Your goal
Find each line below where the word "humidity" occurs, and copy it.

┌──

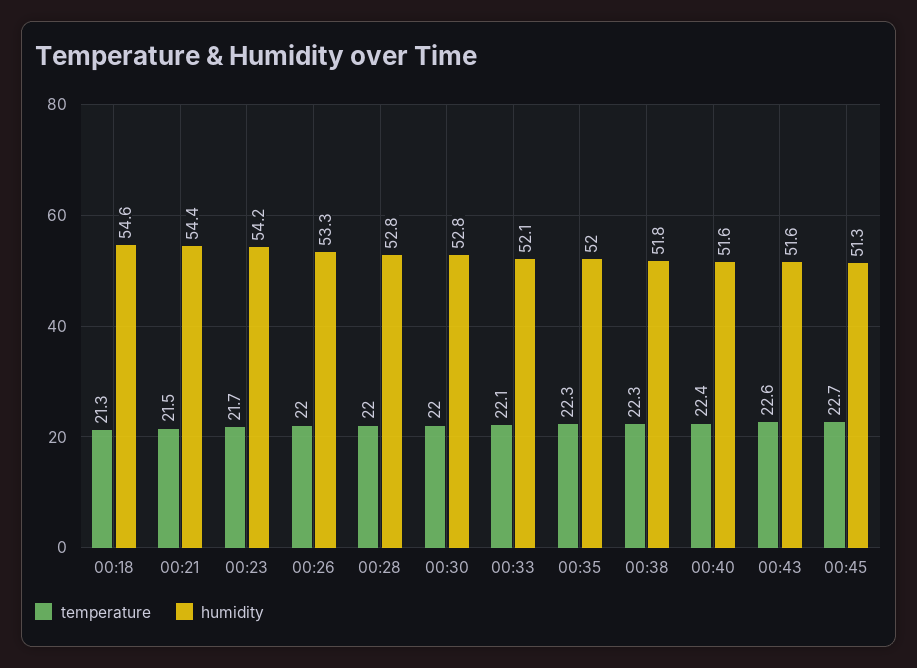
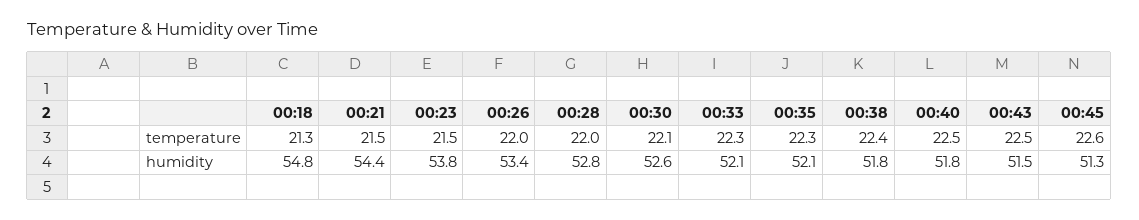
humidity, 00:18: 54.6 -> 54.8
temperature, 00:23: 21.7 -> 21.5
humidity, 00:23: 54.2 -> 53.8
humidity, 00:26: 53.3 -> 53.4
temperature, 00:30: 22 -> 22.1
humidity, 00:30: 52.8 -> 52.6
temperature, 00:33: 22.1 -> 22.3
humidity, 00:35: 52 -> 52.1
temperature, 00:38: 22.3 -> 22.4
temperature, 00:40: 22.4 -> 22.5
humidity, 00:40: 51.6 -> 51.8
temperature, 00:43: 22.6 -> 22.5
humidity, 00:43: 51.6 -> 51.5
temperature, 00:45: 22.7 -> 22.6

└──

Solution to this exercise
humidity, 00:18: 54.6 -> 54.8
humidity, 00:23: 54.2 -> 53.8
humidity, 00:26: 53.3 -> 53.4
humidity, 00:30: 52.8 -> 52.6
humidity, 00:35: 52 -> 52.1
humidity, 00:40: 51.6 -> 51.8
humidity, 00:43: 51.6 -> 51.5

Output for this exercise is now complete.